In this context,  Obama’s announcement that the US will be reforming its export control rules and allowing India greater access to dual-use technology is big. It is a potential game changer and can not only dramatically increase the quantum of India-US trade but also revolutionize Indian manufacturing.

Yet, it is not as if all of America’s “technology re-serves” will be opened up at one go. The US is no more a manufacturing economy. Its financial strength has depleted. In a sense, technology is lone hand: its top exportable commodity. It will calibrate access to this technology to its own advantage. In India’s case market access — for American financial services companies, retail chains and so on — will determine the overall comfort level of the relationship and the degree to which America shares technology.

This is not the old America; it is a troubled America that is down to hard bargaining. Like Gandhi, a great baniya himself — he sold autographs to children to raise money for the Congress —  Obama is going to play hard.

In the past 15-odd years, India has been courted and wooed by the US as a former Cold War adversary, an estranged polity that needed to be converted to the ways of the last superpower. That period of seduction is long over and no more necessary. It has left India with some leverage in Washington, DC, but not enough to seriously influence American foreign policy goals and strategic options.

How can India increase its influence in the Beltway, the inner ring of power in the American capital? It can do it in one of two ways. It can contribute troops to the war effort in Afghanistan and take pressure off  Obama and his troops. This is simply not feasible. As a society, India is not ready for such hard decisions. That aside, the US itself would be wary of allowing India a military role in Afghanistan, conscious that it would inflame Pakistan and others in the Islamic world.

The other option — and the only option — is to lock the US into a economic embrace that is irreversible and breaking which would seriously damage American interests, jobs, consumers and corporate profitability. This won’t happen in a hurry; it took China 30 years. Yet, with greater access to dual-use technology than China, without the political baggage that the Communist giant carries and with its own entrepreneurial and technological wherewithal, India can do it faster.

Rather than whingeing about Pakistan and the Security Council to  Obama — and to every political visitor, who touches down at an Indian airport, presumably even the President of Guatemala — India needs to propel its domestic conditions and its economic policy to emergent realities. It is one thing to demand dual-use technology but quite another to ensure India’s industry has the absorptive capacities to make use of such facilities. Frankly, just working towards optimum use of the dual-use technology that will be available can keep Indian policymakers busy for a decade.

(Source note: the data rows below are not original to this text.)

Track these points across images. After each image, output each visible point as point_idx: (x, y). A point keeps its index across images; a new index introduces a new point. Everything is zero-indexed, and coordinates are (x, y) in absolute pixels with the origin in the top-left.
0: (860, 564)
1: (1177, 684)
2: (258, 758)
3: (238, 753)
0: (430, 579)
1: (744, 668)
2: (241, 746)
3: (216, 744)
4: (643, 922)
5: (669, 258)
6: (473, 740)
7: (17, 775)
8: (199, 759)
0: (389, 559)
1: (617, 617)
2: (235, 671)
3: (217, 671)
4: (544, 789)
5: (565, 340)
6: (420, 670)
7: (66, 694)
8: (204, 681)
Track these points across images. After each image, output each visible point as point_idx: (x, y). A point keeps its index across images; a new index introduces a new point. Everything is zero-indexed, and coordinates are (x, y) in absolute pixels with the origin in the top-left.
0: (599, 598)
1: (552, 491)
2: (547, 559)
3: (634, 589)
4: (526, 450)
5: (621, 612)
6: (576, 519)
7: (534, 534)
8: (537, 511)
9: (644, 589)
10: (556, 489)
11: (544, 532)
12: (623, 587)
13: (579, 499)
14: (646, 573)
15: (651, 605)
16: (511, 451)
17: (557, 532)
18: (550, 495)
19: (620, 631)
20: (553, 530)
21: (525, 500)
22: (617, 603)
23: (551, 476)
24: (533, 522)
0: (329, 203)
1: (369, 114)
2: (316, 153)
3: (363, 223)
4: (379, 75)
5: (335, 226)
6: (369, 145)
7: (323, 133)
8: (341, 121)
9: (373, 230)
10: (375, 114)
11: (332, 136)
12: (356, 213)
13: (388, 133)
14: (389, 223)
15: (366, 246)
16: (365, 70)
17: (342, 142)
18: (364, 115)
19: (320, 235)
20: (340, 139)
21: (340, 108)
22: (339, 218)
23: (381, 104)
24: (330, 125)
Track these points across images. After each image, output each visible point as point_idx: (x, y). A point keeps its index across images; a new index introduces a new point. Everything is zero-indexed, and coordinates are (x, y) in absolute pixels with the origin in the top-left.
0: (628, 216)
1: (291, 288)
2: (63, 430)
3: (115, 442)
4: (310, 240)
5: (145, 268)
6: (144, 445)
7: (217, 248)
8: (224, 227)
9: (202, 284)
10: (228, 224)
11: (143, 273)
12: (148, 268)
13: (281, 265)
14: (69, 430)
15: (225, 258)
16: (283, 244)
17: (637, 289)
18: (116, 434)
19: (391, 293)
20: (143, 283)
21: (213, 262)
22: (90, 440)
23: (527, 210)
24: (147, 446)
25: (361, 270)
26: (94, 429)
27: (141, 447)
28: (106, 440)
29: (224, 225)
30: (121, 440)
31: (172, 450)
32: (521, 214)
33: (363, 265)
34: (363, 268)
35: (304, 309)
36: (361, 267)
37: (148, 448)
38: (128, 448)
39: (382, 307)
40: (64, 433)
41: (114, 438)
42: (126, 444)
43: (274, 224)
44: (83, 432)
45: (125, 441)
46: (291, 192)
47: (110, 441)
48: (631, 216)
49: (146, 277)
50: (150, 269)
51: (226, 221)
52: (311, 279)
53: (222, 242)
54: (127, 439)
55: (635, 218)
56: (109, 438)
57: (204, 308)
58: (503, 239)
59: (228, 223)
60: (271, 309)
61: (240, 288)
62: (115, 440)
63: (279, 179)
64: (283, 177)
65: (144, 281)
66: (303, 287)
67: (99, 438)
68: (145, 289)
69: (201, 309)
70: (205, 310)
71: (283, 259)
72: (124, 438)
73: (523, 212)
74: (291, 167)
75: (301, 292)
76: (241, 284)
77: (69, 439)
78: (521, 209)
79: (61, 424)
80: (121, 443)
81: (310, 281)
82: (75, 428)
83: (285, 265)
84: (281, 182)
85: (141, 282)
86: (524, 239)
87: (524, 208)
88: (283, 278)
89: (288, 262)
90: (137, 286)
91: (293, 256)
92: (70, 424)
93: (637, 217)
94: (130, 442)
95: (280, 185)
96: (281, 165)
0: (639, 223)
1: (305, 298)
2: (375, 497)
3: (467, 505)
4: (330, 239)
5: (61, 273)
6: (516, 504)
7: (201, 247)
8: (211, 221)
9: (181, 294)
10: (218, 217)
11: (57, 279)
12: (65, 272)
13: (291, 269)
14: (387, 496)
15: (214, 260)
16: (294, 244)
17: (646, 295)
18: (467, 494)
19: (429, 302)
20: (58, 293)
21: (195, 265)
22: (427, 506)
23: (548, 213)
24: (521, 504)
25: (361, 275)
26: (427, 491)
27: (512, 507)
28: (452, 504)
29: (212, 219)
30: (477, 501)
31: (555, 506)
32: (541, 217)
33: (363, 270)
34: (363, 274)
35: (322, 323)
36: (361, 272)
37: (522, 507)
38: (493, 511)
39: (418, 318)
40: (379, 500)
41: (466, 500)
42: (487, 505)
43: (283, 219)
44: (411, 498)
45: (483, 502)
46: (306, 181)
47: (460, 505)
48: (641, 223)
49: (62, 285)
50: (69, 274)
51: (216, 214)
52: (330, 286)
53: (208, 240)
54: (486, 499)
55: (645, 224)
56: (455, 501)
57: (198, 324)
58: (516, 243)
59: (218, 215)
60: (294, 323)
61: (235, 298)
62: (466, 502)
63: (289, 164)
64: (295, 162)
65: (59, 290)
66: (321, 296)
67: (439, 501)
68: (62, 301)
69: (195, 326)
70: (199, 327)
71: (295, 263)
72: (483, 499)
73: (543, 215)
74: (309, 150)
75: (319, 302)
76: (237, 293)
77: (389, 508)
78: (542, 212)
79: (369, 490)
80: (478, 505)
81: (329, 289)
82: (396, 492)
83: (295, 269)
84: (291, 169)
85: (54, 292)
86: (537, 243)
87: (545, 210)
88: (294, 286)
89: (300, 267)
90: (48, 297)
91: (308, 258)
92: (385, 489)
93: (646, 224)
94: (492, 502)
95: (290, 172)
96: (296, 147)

This is not to suggest that India should forget about Pakistan, terrorism and the Security Council. It is just that a pragmatic mind tailors its message according to the audience. If  Obama is not listening to something, change the conversation and wait for a chance to go back to your original point. Till then — and even after — focus on your economy. In the end, it is economic heft that will lead to global political muscle and inevitably push the world to give India a seat at the high table, at the Security Council or wherever. The rest is all verbiage, even if  Obama dressed it well.